For differentiation assays of single‐CXCL12hi/LEPR+‐cell‐derived clones, sorted CXCL12hi/LEPR+ cells were seeded into 96‐well plates at a density of three cells per well and were cultured in MSC expansion medium. Colonies were counted at day 7 to exclude the wells with more than one colony from further analysis. When confluent, the cells were differentiated toward the adipogenic or osteogenic lineage as described above.
CFU–F assay
Colony‐forming unit–fibroblast (CFU–F) assays were performed as described previously. 18 Sorted cells were plated at a density of 3–12 cells/cm2 in α‐MEM (Gibco) supplemented with 20% fetal calf serum (FCS) and 1% penicillin/streptomycin. The cultures were incubated at 37°C in a humidified atmosphere with 5% CO2. Colonies were counted after 14 days of culture.

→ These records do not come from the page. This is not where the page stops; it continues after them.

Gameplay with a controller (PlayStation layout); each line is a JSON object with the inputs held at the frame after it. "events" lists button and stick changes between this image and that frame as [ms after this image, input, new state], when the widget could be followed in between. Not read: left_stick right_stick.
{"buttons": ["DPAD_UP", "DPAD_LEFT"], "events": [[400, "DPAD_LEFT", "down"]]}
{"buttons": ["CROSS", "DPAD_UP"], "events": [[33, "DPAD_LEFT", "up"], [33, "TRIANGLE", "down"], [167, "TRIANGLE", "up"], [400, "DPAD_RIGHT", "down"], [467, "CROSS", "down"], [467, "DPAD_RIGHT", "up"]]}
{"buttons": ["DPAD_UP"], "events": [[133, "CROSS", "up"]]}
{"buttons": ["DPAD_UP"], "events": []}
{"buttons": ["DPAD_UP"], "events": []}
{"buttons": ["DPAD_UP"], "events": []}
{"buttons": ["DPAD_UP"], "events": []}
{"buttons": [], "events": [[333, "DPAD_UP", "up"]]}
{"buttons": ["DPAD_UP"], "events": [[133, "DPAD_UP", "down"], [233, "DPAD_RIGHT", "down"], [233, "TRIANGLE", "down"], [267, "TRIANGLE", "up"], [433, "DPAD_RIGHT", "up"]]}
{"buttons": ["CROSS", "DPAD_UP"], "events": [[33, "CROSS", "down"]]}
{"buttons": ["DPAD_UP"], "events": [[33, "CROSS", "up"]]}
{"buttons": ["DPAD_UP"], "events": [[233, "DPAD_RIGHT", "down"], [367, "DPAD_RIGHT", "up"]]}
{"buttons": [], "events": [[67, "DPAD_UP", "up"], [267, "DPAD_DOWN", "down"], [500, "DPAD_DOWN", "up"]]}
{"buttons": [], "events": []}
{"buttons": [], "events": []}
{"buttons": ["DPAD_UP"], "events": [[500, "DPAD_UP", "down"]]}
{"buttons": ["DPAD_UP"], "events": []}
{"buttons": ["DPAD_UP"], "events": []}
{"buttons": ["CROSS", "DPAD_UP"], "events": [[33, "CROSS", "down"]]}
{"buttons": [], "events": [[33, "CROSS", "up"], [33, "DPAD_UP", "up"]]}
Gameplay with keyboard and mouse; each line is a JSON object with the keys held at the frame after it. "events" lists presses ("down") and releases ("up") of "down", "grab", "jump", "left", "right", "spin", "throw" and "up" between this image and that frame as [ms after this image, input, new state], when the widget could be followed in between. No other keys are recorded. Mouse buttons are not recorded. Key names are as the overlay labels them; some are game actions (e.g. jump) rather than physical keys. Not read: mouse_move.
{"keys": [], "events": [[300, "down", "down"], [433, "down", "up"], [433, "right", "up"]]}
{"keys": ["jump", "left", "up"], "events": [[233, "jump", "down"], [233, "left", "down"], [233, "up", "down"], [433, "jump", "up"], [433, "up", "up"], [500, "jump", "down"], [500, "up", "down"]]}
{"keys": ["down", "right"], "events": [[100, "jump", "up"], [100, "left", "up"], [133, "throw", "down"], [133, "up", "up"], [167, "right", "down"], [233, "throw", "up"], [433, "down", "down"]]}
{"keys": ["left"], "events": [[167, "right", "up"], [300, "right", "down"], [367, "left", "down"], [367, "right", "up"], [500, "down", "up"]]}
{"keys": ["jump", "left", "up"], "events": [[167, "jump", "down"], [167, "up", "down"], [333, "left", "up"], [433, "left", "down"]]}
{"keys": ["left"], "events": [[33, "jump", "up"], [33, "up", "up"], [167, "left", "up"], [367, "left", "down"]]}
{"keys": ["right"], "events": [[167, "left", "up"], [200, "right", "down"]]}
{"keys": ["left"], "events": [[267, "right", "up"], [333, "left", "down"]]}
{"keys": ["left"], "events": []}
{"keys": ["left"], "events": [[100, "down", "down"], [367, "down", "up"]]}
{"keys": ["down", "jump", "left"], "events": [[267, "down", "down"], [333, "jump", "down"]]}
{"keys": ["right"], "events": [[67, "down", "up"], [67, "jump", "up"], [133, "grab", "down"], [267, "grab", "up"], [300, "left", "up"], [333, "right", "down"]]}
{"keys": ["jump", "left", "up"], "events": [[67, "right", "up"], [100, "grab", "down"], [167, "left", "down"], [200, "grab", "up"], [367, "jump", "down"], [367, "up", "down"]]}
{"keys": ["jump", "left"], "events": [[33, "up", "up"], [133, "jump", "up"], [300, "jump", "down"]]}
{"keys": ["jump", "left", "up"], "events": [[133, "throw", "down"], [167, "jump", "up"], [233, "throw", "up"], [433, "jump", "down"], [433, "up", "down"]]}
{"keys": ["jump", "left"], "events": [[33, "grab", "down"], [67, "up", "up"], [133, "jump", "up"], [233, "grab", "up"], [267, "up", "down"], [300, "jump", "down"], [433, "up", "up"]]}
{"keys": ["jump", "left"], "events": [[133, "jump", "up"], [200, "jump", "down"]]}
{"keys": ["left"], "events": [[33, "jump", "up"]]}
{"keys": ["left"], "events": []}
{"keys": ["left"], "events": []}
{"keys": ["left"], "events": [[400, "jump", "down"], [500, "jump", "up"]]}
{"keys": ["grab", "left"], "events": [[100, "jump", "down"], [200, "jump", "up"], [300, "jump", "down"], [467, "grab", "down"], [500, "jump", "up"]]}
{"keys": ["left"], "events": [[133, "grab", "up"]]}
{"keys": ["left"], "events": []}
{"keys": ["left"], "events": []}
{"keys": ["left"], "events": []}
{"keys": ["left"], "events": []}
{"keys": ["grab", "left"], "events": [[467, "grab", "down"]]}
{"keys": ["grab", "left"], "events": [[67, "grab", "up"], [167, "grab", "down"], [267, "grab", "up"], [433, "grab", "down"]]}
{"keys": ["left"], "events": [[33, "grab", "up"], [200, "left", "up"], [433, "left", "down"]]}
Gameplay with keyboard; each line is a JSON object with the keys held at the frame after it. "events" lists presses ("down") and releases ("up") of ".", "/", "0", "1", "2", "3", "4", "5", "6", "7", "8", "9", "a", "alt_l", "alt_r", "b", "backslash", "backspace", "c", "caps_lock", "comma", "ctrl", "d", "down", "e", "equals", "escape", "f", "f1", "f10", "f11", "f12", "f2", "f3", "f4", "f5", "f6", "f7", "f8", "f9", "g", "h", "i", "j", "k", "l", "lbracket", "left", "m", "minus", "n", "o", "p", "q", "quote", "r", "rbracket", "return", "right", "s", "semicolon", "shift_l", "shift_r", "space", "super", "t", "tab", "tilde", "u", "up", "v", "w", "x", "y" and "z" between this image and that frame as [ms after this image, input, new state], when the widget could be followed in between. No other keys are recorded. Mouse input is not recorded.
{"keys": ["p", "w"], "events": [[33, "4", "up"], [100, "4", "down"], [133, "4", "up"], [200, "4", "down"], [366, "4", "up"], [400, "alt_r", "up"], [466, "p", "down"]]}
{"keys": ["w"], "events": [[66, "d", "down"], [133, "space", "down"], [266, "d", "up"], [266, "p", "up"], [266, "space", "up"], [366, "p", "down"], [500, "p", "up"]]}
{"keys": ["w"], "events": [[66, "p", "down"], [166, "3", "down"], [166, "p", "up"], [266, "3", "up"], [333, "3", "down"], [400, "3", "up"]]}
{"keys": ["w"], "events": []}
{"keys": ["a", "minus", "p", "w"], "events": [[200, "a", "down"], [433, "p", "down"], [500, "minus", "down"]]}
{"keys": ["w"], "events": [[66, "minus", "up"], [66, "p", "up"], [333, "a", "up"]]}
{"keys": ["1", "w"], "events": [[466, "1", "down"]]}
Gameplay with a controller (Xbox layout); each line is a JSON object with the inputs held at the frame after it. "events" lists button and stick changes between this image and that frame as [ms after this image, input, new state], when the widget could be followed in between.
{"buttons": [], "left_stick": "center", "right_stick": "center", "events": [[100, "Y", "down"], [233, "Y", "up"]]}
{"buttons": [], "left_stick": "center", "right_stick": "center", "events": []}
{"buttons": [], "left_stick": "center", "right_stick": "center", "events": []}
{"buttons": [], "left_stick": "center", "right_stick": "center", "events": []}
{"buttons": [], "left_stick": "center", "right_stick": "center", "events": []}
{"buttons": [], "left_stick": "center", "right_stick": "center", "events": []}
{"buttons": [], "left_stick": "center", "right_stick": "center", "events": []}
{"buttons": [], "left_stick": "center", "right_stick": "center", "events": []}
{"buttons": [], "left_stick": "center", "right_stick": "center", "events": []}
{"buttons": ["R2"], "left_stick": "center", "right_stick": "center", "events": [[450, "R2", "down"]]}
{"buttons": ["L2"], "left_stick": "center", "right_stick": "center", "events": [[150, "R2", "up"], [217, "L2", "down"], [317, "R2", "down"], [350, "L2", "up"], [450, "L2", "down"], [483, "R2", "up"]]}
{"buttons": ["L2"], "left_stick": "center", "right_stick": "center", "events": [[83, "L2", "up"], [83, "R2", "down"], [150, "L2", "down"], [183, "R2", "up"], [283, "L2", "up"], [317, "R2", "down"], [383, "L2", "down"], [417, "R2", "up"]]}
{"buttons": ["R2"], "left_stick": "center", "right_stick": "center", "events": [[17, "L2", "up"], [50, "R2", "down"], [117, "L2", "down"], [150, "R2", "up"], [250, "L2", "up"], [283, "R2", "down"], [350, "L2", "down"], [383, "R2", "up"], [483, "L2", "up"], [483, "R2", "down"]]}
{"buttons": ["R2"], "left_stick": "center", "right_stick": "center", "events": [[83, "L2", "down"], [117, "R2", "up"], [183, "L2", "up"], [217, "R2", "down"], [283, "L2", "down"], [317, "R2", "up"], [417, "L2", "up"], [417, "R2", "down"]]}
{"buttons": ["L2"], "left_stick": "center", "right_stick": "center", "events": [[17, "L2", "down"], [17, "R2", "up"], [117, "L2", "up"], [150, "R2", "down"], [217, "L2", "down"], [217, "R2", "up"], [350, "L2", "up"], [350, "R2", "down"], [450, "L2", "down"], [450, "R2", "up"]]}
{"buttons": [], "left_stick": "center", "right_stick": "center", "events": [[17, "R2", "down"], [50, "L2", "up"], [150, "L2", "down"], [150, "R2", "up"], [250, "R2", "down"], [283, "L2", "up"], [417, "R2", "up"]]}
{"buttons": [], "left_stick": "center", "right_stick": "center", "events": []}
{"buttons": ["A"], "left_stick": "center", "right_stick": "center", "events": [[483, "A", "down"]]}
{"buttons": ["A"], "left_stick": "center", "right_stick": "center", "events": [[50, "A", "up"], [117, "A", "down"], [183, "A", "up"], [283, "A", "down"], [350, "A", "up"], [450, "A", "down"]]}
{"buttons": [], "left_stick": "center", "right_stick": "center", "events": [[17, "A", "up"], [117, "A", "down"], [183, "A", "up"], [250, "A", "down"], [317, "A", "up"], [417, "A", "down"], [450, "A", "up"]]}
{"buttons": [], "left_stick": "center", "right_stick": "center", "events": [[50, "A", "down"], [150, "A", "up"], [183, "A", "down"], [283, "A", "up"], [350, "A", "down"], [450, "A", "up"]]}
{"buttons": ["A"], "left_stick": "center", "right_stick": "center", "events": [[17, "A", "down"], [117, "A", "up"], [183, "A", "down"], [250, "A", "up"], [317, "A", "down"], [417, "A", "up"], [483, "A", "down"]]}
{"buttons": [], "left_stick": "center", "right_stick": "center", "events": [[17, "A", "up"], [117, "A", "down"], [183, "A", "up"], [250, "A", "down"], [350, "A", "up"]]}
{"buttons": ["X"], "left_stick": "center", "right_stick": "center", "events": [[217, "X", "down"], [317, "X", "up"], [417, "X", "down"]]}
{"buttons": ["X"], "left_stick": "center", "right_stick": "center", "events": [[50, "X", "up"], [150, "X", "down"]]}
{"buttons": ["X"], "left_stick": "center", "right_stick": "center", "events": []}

Co‐culture of cord blood CD34+ cells with CXCL12Hi/LEPR+ cells
Sorted human CXCL12hi/LEPR+ cells were seeded at a density of 1·5 × 102 cells/cm2 into 96‐well plates and were cultured in MSC expansion medium for 10 days. Then medium was removed, and 5 000 human cord blood CD34+ cells (RIKEN BRC, Tsukuba, Japan) were co‐cultured with or without the adherent CXCL12hi/LEPR+ cells in StemSpan Serum‐Free Expansion Medium (StemCell Technologies, Vancouver, BC, Canada) supplemented with 25 ng/ml of recombinant human SCF (Fuji Film Wako Pure Chemical), thrombopoietin (TPO; Fuji Film Wako Pure Chemical) and fms‐related receptor tyrosine kinase 3 ligand (FLT3L; Fuji Film Wako Pure Chemical), and 1% penicillin/streptomycin at 37°C with 5% CO2. After one week of co‐culture, cells were harvested and the numbers of CD34+ cells were counted using flow cytometry.
Immunohistochemistry
Human bone marrow samples were fixed in 10% neutral buffered formalin, decalcified with EDTA and embedded in paraffin. Sections (6 µm) were generated via Kawamoto’s film method (Section‐Lab, Hiroshima, Japan) and used for immunohistochemical analysis. In brief, after deparaffinization and hydration, sections were boiled in citrate buffer (pH 6·0), incubated with blocking buffer (X0909, DAKO, Agilent, Santa Clara, CA, USA), and then stained with a primary antibody, followed by incubation with horseradish peroxidase (HRP)‐conjugated secondary antibodies. For detection, tyramide signal amplification (Tyramide SuperBoost Kit, Thermo Fisher Scientific) was used according to the manufacturer’s instructions. For multiplex staining with primary antibodies from the same species, the primary and secondary antibodies bound to the sections were stripped using citrate buffer (pH 6·0) in a microwave before staining with another primary antibody. Primary antibodies used were as follows: mouse anti‐CD31 (JC70A, DAKO), rabbit anti‐CD56 (MRQ‐42, Cell Marque, Rocklin, CA, USA), rabbit anti‐CD271 (HPA004765, Sigma‐Aldrich, St. Louis, MO, USA), rabbit anti‐EBF3 (ab207705, Abcam, Cambridge, UK) and mouse anti‐ runt‐related transcription factor 2 (RUNX2) (8G5, MBL International, Woburn, MA, USA). The nuclei of cells were stained with 4′,6‐diamidino‐2‐phenylindole (DAPI) dye. Confocal tiled Z‐stack images were acquired using a Zeiss LSM 510 META microscope equipped with a Plan‐Apochromat 20×/0·8 objective and a Plan‐Apochromat 63×/1·4 oil objective, and analyzed using Zeiss ZEN (Carl Zeiss, Oberkochen, Germany) and Bitplane Imaris 8.3.1 (Bitplane, Zurich, Switzerland) software.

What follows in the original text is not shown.